_PROBLEM_
Print out every record exactly as it appears.

----- TASK DATA

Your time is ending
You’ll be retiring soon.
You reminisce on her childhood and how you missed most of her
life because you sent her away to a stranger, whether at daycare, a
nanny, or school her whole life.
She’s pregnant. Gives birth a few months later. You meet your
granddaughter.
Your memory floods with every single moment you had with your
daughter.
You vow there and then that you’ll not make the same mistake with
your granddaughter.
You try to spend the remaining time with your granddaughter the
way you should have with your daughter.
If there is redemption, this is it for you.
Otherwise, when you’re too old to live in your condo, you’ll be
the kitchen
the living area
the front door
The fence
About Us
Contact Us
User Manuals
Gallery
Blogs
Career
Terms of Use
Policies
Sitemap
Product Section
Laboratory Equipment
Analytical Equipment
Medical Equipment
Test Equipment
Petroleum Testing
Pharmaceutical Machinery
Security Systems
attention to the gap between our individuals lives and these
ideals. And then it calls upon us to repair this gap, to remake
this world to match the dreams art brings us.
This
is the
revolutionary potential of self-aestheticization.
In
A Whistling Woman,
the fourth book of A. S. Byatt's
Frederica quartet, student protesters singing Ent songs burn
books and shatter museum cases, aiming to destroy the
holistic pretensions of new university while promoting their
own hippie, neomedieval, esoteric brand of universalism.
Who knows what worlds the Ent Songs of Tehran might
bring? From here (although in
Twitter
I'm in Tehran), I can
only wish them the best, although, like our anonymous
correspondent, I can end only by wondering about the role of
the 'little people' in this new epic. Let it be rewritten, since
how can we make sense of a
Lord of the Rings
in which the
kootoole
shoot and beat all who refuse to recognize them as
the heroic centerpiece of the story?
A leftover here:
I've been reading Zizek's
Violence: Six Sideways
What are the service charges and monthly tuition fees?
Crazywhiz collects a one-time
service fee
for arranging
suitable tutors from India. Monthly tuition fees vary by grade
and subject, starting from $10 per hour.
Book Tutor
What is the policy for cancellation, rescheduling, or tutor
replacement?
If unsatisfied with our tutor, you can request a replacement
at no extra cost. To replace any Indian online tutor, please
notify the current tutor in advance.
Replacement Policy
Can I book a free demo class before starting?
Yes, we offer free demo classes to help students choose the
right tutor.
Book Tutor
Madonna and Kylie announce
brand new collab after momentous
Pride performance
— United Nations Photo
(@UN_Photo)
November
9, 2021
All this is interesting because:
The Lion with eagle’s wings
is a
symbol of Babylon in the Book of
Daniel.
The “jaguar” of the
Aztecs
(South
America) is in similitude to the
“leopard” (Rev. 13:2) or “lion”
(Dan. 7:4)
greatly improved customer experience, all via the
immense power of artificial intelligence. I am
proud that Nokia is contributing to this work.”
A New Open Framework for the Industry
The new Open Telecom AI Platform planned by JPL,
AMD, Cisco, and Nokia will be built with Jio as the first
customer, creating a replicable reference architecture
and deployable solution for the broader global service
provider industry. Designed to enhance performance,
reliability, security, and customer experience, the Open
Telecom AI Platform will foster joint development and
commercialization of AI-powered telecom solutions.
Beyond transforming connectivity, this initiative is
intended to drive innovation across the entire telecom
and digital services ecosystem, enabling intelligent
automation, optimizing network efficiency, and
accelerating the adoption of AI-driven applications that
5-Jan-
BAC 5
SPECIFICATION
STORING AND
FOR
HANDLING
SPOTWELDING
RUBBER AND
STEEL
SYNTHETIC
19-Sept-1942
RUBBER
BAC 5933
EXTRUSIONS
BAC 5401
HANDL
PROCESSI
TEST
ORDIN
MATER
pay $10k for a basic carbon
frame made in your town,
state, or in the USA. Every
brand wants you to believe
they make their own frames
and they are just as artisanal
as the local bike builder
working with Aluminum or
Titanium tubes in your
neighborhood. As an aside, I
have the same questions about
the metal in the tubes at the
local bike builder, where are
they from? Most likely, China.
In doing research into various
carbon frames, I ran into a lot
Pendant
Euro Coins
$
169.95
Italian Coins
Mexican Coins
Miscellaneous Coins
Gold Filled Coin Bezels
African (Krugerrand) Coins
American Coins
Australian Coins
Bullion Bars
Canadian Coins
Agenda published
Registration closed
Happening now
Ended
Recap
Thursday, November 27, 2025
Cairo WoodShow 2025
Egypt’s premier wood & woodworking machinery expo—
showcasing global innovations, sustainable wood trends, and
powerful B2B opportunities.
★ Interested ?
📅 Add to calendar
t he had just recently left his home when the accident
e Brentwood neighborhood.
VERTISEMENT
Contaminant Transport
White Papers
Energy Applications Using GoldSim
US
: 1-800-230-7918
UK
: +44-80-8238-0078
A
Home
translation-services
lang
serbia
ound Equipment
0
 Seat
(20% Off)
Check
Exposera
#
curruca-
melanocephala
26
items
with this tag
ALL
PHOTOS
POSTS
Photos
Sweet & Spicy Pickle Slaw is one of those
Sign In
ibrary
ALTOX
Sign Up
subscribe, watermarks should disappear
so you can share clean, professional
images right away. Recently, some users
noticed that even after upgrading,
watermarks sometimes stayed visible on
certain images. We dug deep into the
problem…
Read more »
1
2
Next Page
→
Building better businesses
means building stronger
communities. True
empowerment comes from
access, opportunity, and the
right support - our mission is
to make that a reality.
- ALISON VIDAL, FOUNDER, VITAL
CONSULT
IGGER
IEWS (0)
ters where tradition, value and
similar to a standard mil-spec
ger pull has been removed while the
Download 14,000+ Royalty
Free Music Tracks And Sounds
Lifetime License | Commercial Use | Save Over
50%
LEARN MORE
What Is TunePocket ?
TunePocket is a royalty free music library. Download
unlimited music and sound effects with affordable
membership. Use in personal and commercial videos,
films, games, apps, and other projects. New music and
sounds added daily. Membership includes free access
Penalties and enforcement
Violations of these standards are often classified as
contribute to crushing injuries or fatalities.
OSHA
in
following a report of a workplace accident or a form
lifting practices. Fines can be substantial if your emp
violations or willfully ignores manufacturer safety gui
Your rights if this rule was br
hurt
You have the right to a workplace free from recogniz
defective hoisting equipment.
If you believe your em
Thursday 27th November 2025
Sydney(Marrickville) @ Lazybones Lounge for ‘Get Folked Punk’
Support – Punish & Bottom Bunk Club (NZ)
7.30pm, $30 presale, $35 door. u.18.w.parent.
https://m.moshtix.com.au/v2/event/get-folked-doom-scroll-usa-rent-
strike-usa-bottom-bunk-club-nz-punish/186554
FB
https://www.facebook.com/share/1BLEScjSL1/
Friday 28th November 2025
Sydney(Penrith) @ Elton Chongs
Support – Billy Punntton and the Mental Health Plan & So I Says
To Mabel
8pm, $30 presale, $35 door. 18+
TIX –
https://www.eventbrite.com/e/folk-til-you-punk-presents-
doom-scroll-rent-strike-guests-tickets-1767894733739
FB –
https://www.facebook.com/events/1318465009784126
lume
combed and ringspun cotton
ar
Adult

----------

_EXPECTED OUTPUT_
Your time is ending
You’ll be retiring soon.
You reminisce on her childhood and how you missed most of her
life because you sent her away to a stranger, whether at daycare, a
nanny, or school her whole life.
She’s pregnant. Gives birth a few months later. You meet your
granddaughter.
Your memory floods with every single moment you had with your
daughter.
You vow there and then that you’ll not make the same mistake with
your granddaughter.
You try to spend the remaining time with your granddaughter the
way you should have with your daughter.
If there is redemption, this is it for you.
Otherwise, when you’re too old to live in your condo, you’ll be
the kitchen
the living area
the front door
The fence
About Us
Contact Us
User Manuals
Gallery
Blogs
Career
Terms of Use
Policies
Sitemap
Product Section
Laboratory Equipment
Analytical Equipment
Medical Equipment
Test Equipment
Petroleum Testing
Pharmaceutical Machinery
Security Systems
attention to the gap between our individuals lives and these
ideals. And then it calls upon us to repair this gap, to remake
this world to match the dreams art brings us.
This
is the
revolutionary potential of self-aestheticization.
In
A Whistling Woman,
the fourth book of A. S. Byatt's
Frederica quartet, student protesters singing Ent songs burn
books and shatter museum cases, aiming to destroy the
holistic pretensions of new university while promoting their
own hippie, neomedieval, esoteric brand of universalism.
Who knows what worlds the Ent Songs of Tehran might
bring? From here (although in
Twitter
I'm in Tehran), I can
only wish them the best, although, like our anonymous
correspondent, I can end only by wondering about the role of
the 'little people' in this new epic. Let it be rewritten, since
how can we make sense of a
Lord of the Rings
in which the
kootoole
shoot and beat all who refuse to recognize them as
the heroic centerpiece of the story?
A leftover here:
I've been reading Zizek's
Violence: Six Sideways
What are the service charges and monthly tuition fees?
Crazywhiz collects a one-time
service fee
for arranging
suitable tutors from India. Monthly tuition fees vary by grade
and subject, starting from $10 per hour.
Book Tutor
What is the policy for cancellation, rescheduling, or tutor
replacement?
If unsatisfied with our tutor, you can request a replacement
at no extra cost. To replace any Indian online tutor, please
notify the current tutor in advance.
Replacement Policy
Can I book a free demo class before starting?
Yes, we offer free demo classes to help students choose the
right tutor.
Book Tutor
Madonna and Kylie announce
brand new collab after momentous
Pride performance
— United Nations Photo
(@UN_Photo)
November
9, 2021
All this is interesting because:
The Lion with eagle’s wings
is a
symbol of Babylon in the Book of
Daniel.
The “jaguar” of the
Aztecs
(South
America) is in similitude to the
“leopard” (Rev. 13:2) or “lion”
(Dan. 7:4)
greatly improved customer experience, all via the
immense power of artificial intelligence. I am
proud that Nokia is contributing to this work.”
A New Open Framework for the Industry
The new Open Telecom AI Platform planned by JPL,
AMD, Cisco, and Nokia will be built with Jio as the first
customer, creating a replicable reference architecture
and deployable solution for the broader global service
provider industry. Designed to enhance performance,
reliability, security, and customer experience, the Open
Telecom AI Platform will foster joint development and
commercialization of AI-powered telecom solutions.
Beyond transforming connectivity, this initiative is
intended to drive innovation across the entire telecom
and digital services ecosystem, enabling intelligent
automation, optimizing network efficiency, and
accelerating the adoption of AI-driven applications that
5-Jan-
BAC 5
SPECIFICATION
STORING AND
FOR
HANDLING
SPOTWELDING
RUBBER AND
STEEL
SYNTHETIC
19-Sept-1942
RUBBER
BAC 5933
EXTRUSIONS
BAC 5401
HANDL
PROCESSI
TEST
ORDIN
MATER
pay $10k for a basic carbon
frame made in your town,
state, or in the USA. Every
brand wants you to believe
they make their own frames
and they are just as artisanal
as the local bike builder
working with Aluminum or
Titanium tubes in your
neighborhood. As an aside, I
have the same questions about
the metal in the tubes at the
local bike builder, where are
they from? Most likely, China.
In doing research into various
carbon frames, I ran into a lot
Pendant
Euro Coins
$
169.95
Italian Coins
Mexican Coins
Miscellaneous Coins
Gold Filled Coin Bezels
African (Krugerrand) Coins
American Coins
Australian Coins
Bullion Bars
Canadian Coins
Agenda published
Registration closed
Happening now
Ended
Recap
Thursday, November 27, 2025
Cairo WoodShow 2025
Egypt’s premier wood & woodworking machinery expo—
showcasing global innovations, sustainable wood trends, and
powerful B2B opportunities.
★ Interested ?
📅 Add to calendar
t he had just recently left his home when the accident
e Brentwood neighborhood.
VERTISEMENT
Contaminant Transport
White Papers
Energy Applications Using GoldSim
US
: 1-800-230-7918
UK
: +44-80-8238-0078
A
Home
translation-services
lang
serbia
ound Equipment
0
 Seat
(20% Off)
Check
Exposera
#
curruca-
melanocephala
26
items
with this tag
ALL
PHOTOS
POSTS
Photos
Sweet & Spicy Pickle Slaw is one of those
Sign In
ibrary
ALTOX
Sign Up
subscribe, watermarks should disappear
so you can share clean, professional
images right away. Recently, some users
noticed that even after upgrading,
watermarks sometimes stayed visible on
certain images. We dug deep into the
problem…
Read more »
1
2
Next Page
→
Building better businesses
means building stronger
communities. True
empowerment comes from
access, opportunity, and the
right support - our mission is
to make that a reality.
- ALISON VIDAL, FOUNDER, VITAL
CONSULT
IGGER
IEWS (0)
ters where tradition, value and
similar to a standard mil-spec
ger pull has been removed while the
Download 14,000+ Royalty
Free Music Tracks And Sounds
Lifetime License | Commercial Use | Save Over
50%
LEARN MORE
What Is TunePocket ?
TunePocket is a royalty free music library. Download
unlimited music and sound effects with affordable
membership. Use in personal and commercial videos,
films, games, apps, and other projects. New music and
sounds added daily. Membership includes free access
Penalties and enforcement
Violations of these standards are often classified as
contribute to crushing injuries or fatalities.
OSHA
in
following a report of a workplace accident or a form
lifting practices. Fines can be substantial if your emp
violations or willfully ignores manufacturer safety gui
Your rights if this rule was br
hurt
You have the right to a workplace free from recogniz
defective hoisting equipment.
If you believe your em
Thursday 27th November 2025
Sydney(Marrickville) @ Lazybones Lounge for ‘Get Folked Punk’
Support – Punish & Bottom Bunk Club (NZ)
7.30pm, $30 presale, $35 door. u.18.w.parent.
https://m.moshtix.com.au/v2/event/get-folked-doom-scroll-usa-rent-
strike-usa-bottom-bunk-club-nz-punish/186554
FB
https://www.facebook.com/share/1BLEScjSL1/
Friday 28th November 2025
Sydney(Penrith) @ Elton Chongs
Support – Billy Punntton and the Mental Health Plan & So I Says
To Mabel
8pm, $30 presale, $35 door. 18+
TIX –
https://www.eventbrite.com/e/folk-til-you-punk-presents-
doom-scroll-rent-strike-guests-tickets-1767894733739
FB –
https://www.facebook.com/events/1318465009784126
lume
combed and ringspun cotton
ar
Adult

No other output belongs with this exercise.